Ongoing Associated Press actions have us all talking about Fair Use. I thought I’d use the opportunity to say a word about Free Use.
In a podcast of the Princeton University/Microsoft Intellectual Property Conference panel on Creativity and I.P. Law: How Intellectual Property Law Fosters or Hinders Creative Work from May 2006, Larry Lessig discussed the demise of Free Use.
The freedom to read – in a library, from a borrowed book, or from a book you bought – is a “free use.” In the digital realm, he explained, because every use requires a copy, every time we engage in any use it must be justified as either a “licensed use” or a “fair use.”
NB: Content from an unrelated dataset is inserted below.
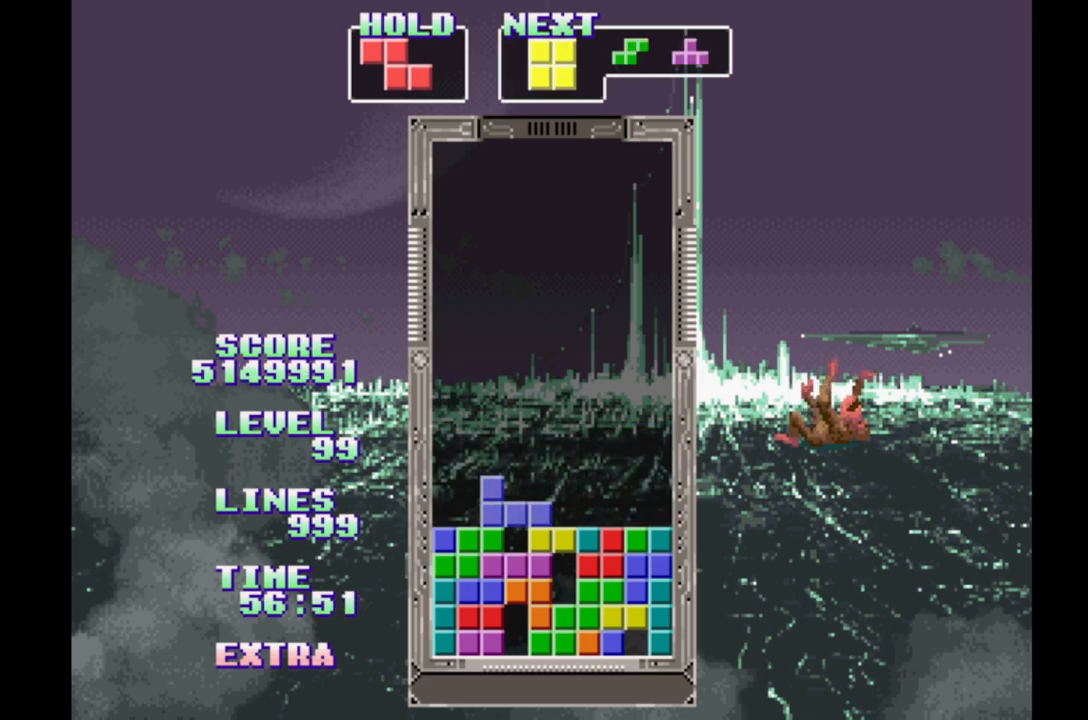
{"buttons": ["DPAD_RIGHT"], "events": [[133, "B", "down"], [200, "B", "up"], [283, "B", "down"], [317, "DPAD_LEFT", "up"], [367, "B", "up"], [383, "DPAD_RIGHT", "down"]]}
Once there were three kinds of uses: “free use,” “licensed use,” and “fair use.” If the publishers’ view of the world prevails — in the world they’d like to construct today — one day soon there will no longer be “free use.” There will only be “licensed use” or “fair use.”
Lessig, a lawyer and law professor, compares the legal code that is the law of the land to the computer code that determines how our software works, how our computers function, and how we access the Internet. Thus, explains Lessig, this computer code has become a twenty-first century means of social control.
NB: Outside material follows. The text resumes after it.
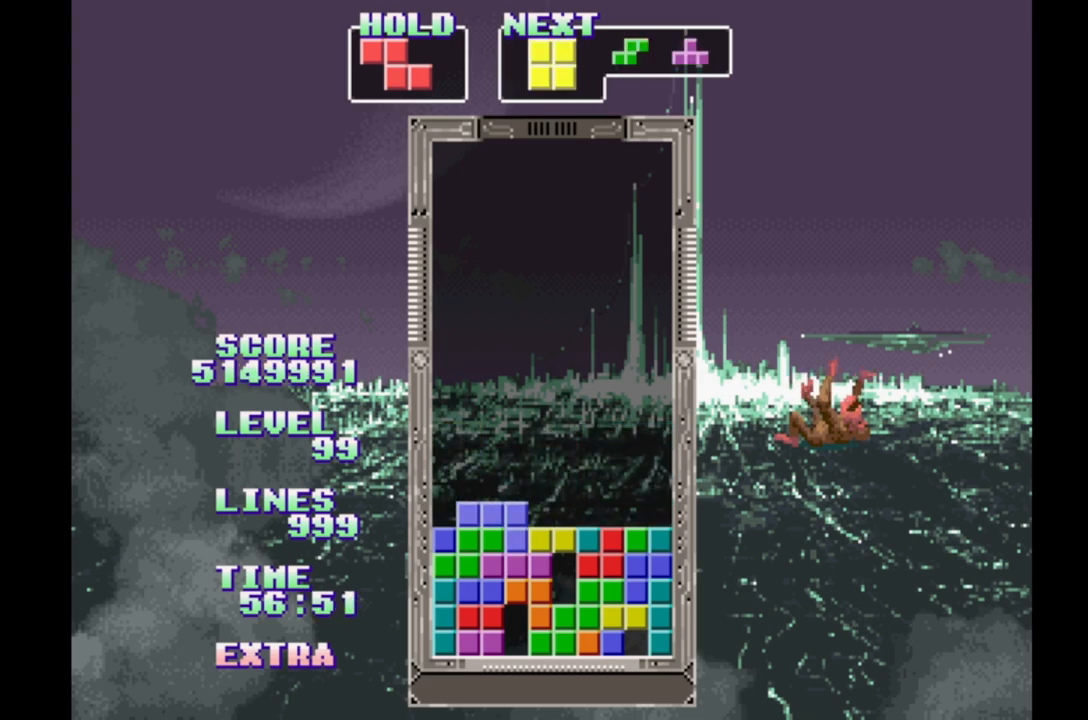
{"buttons": [], "events": [[33, "DPAD_RIGHT", "up"]]}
In his book Code and Other Laws of Cyberspace, he coined the dictum that “Code is law.” I follow Lessig and others with my own call for an architecture of freedom. The only way to an architecture of freedom is through an awareness of this architecture of control. Let’s all please be sure to pay attention!
I have worked in what is now called “citizen journalism” or “user-created content” for decades; since long before it was cool, way back when it was clearly marginal media. I am no patsy for the big media companies.
So when I see today, in light of what I wrote last night, that others who I respect and who ought to know are taking that AP price list as for real, I’m worried. AP has to know it will not win on that one! They are not dumb! I’m trying to find out more…
UPDATE: AP Director of Media Relations Paul Colford clarifies:
The “price list,” as you call it, is not aimed at bloggers. In fact, that tool predates the case of these past few days.
AP partners with iCopyright to automate fulfillment of routine requests for rights to republish AP material, either from AP-hosted sites or member and customer sites carrying AP content. The licensing options vary greatly, from an array of free uses – such as e-mail, print and save – through paid options up to and including large-scale corporate reprints of excerpts, full articles or photos.
I continue to believe they are trying to work this out, the question is how to get there from here. From our side, the blogger side, I’m not seeing a road map!